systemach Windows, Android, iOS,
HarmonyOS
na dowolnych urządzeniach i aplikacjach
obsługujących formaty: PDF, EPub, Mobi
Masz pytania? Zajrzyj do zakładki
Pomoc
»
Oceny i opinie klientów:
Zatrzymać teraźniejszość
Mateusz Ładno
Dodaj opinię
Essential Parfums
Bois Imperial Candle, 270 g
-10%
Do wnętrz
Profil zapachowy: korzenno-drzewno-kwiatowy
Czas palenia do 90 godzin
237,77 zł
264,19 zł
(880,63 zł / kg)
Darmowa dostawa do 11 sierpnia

——

Instructions to follow –
Reproduce the listing in full, exactly, so that no line is missing.

Written solution –
systemach Windows, Android, iOS,
HarmonyOS
na dowolnych urządzeniach i aplikacjach
obsługujących formaty: PDF, EPub, Mobi
Masz pytania? Zajrzyj do zakładki
Pomoc
»
Oceny i opinie klientów:
Zatrzymać teraźniejszość
Mateusz Ładno
Dodaj opinię
Essential Parfums
Bois Imperial Candle, 270 g
-10%
Do wnętrz
Profil zapachowy: korzenno-drzewno-kwiatowy
Czas palenia do 90 godzin
237,77 zł
264,19 zł
(880,63 zł / kg)
Darmowa dostawa do 11 sierpnia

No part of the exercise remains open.